Panowie, ja tylko przytaczam fakty, które należy uwzględnić przy ocenie tego wydarzenia. Jak mam ocenić to wydarzenie bez gruntownej wiedzy na ten temat? Kierować się intuicją? W poprzednim poście nie podałem mojego punktu widzenia na tę sprawę, więc będę konsekwentny. Pozwolę sobie jedynie na kilka subiektywnych uwag. Whiting (FIA) w liście do Dupasquier’a (słuszne nazwisko
) moim zdaniem
delikatnie zasugerował, że najlepiej, jeżeli zespoły pojadą na oponach, które nie zostały użyte w kwalifikacjach. Oczywiście będzie rozważana kara dla siedmiu zespołów, ale nie powiedział jaka to będzie kara. Wspomniał o surowości kary w celu uniknięcia ponownego wystąpienia tej sytuacji, ale logicznie rzecz biorąc (uwzględniając powstawanie GWC oraz to, że sprawa dotyczy siedmiu zespołów, oraz to, że odsunięcie tych zespołów spowodowałoby zejście poniżej limitu zespołów w GP) byłaby to kara pieniężna. Idąc dalej. Skoro kara pieniężna to rozważajmy to w kategoriach czysto ekonomicznych. Ponieważ jest bardzo prawdopodobne, że zespoły będą musiały zapłacić 2mln. za zwrot biletów mamy już 2mln. na karę. Uwzględniając to, że to Michelin wymusiła użycie niezgłoszonego kompletu opon to każdy z zespołów i tak domagałby się pokrycia kary (w całości lub w części) od Michelin. Summa summarum, karę zapłaciłaby firma M. Lecz oni zagrali chytrzej...

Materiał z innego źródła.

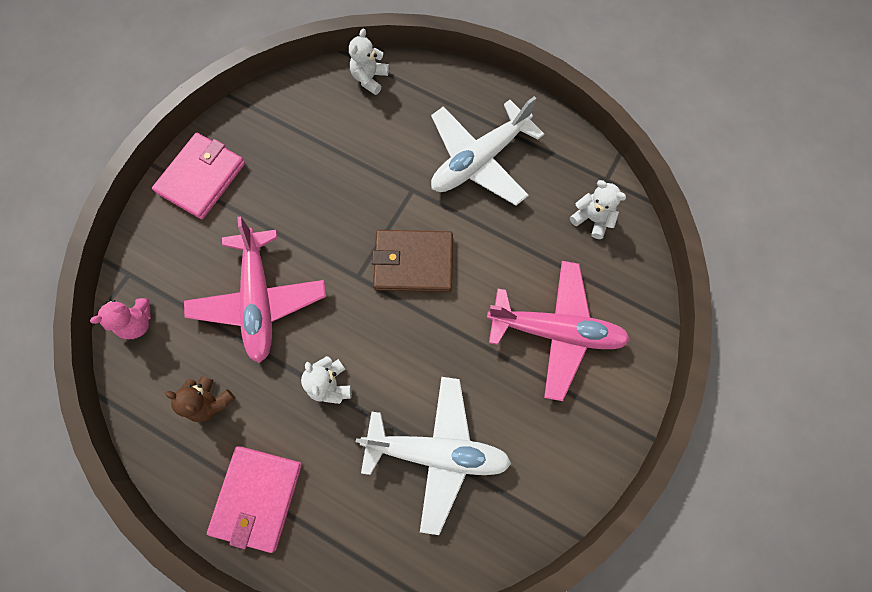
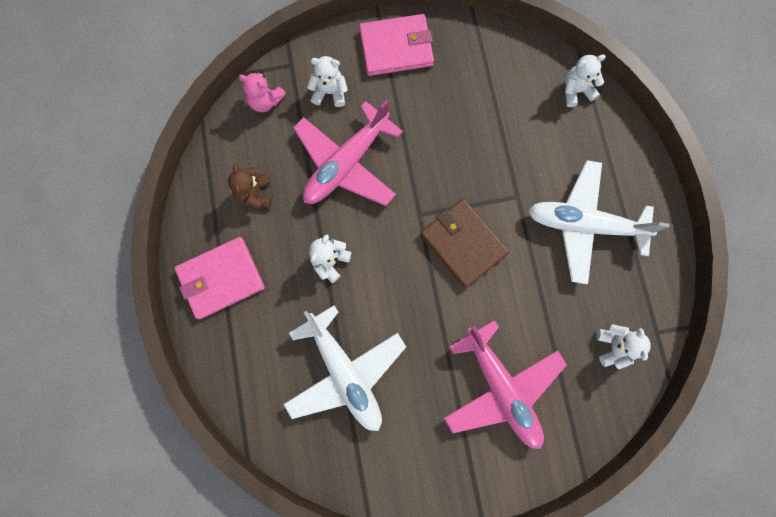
camera: 50 degrees right, 5 degrees up
none -> white teddy bear [307,56,348,107]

I może kolejny fakt. Firma B miała opracowaną oponę na Indianapolis, która pozwalała na osiągnięcie czasu lepszego o ok. 0.2 sek., a jednak ze względu na bezpieczeństwo nie zabrali tej opony. Wzięli komplet opon bezpiecznych i te optymalne (ale gorsze o 0.2).
Firma M ma dostarczyć dwie pary opon: bezpieczne i optymalne. Bezpieczne mają zagwarantować bezpieczne ukończenie wyścigu. Optymalne mają wykorzystywać optymalnie cechy toru. (O tym mówi Międzynarodowy Kodeks Sportowy FIA i chcąc produkować komponenty dla zespołów
MUSISZ się z nim zapoznać, a nie w trakcie trwania zawodów wymuszać (pod płaszczykiem bezpieczeństwa) zmianę regulaminu do swojego produktu). W tej sprawie odbędzie się prawdopodobnie proces sądowy w stanach (oni kochają takie sprawy – może Maraz o tym też napisze w newsach). Ponadto, podobny wypadek zdarzył się w zeszłym roku (też Ralf), ale M
zbagatelizował tę sprawę i umorzył dochodzenie przyczyny wypadku. Gdyby potraktowali sprawę poważnie, wiedzieliby, że ten tor wymaga odpowiedniego przygotowania i przede wszystkim, że to nie okruch na torze, ale ich opona była przyczyną wypadku. Ale co tam życie Ralfa... i tak chłopak kiepsko jeździ...
Panowie, dajecie się wodzić za nos. Że niby nawierzchnia nowa. Powtórzę jeszcze raz. Jedna opona bezpieczna. Druga, jak się uda, niech przyniesie nam zwycięstwo. A nie ryzyk fizyk. Przecież tam jeżdżą ludzie.
Tak z ciekawości zapytam, czy wiecie jaka jest różnica czasowa pomiędzy oponą optymalną a bezpieczną? Zakładając, że jest to czas 1.5 sek. (a jest o wiele mniejszy) to w dalszym ciągu pozwala to czołowym zespołom walczyć o miejsca 3,4,5, itd. (zakładając że oba Ferrari dojadą).
I jeszcze na zakończenie.
Zidi
Chyba już masz odpowiedź na swoje pytanie (patrz początek postu).
W
No comment. No może jedno: postawione pytanie uwzględniało także mechników, sędziów (i sprzątaczki, które są jego integralną częścią). Oni doskonale wiedzą, że określone zawody motorowe odbywają się (i mają tylko wtedy szanse) zawsze według ściśle określonych zasad. Jaki sens przygotowywać sprzęt, jeżeli regulamin zostanie zmieniony? Ty starasz się spełnić wymogi regulaminu a ktoś przychodzi i mówi: moje opony zagrażają mojemu życiu i muszę je zmienić w trakcie wyścigu, albo możecie też zrobić tak żebym dojechał i nie musiał ich wymienić.
Jeżeli ktoś wyznaje, że zasady są po to by je łamać, to nigdy nie zrozumie tego kto stara się ich przestrzegać.